▸ Problem:
Only some lines are wanted: please transcribe exactly those from the one containing "35: (228, 267)" through the end of the data, pictures excluded.

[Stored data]
# # # # #
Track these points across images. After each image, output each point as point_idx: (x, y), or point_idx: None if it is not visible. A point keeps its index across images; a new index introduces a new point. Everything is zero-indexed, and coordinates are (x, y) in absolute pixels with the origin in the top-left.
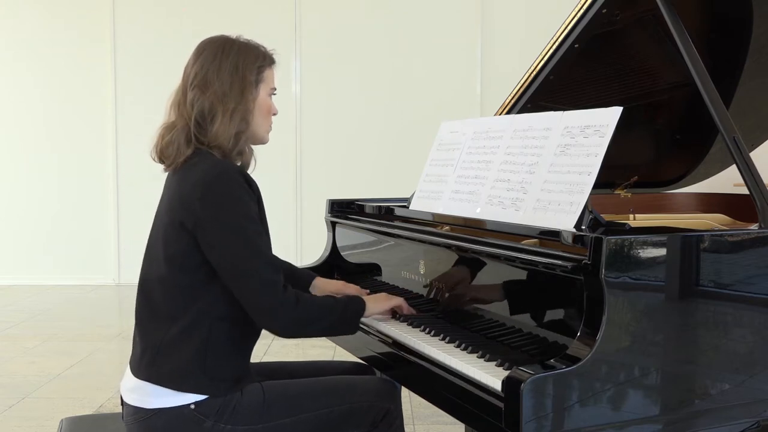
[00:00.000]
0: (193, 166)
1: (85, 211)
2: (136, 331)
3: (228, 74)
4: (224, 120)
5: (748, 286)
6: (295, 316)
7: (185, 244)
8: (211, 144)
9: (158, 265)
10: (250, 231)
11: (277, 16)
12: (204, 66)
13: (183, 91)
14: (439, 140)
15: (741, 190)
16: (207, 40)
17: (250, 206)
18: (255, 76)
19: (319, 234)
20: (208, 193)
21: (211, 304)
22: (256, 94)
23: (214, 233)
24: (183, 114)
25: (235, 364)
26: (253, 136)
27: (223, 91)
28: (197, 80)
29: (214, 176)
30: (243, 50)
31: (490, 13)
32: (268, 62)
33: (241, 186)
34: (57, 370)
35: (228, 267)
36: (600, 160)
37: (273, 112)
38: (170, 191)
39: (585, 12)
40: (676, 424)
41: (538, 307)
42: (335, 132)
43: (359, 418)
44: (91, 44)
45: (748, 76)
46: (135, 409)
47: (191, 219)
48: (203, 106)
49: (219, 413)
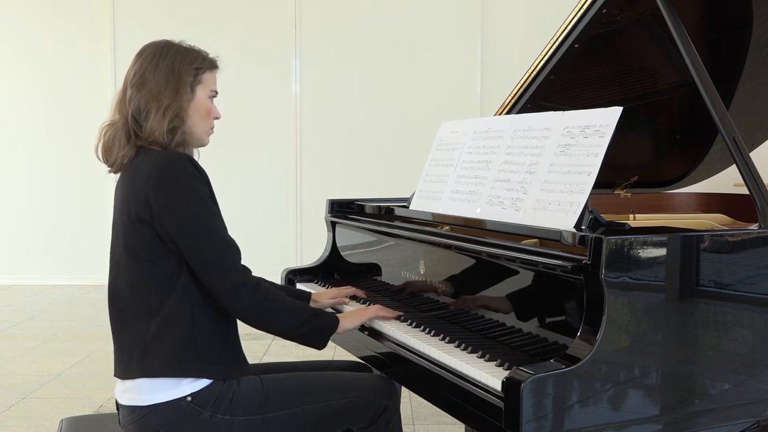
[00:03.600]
# # # # #
▸ Exercise response:
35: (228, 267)
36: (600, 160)
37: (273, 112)
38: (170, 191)
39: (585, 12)
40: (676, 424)
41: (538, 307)
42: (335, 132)
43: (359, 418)
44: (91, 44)
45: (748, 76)
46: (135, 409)
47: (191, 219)
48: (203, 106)
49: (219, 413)
[00:03.600]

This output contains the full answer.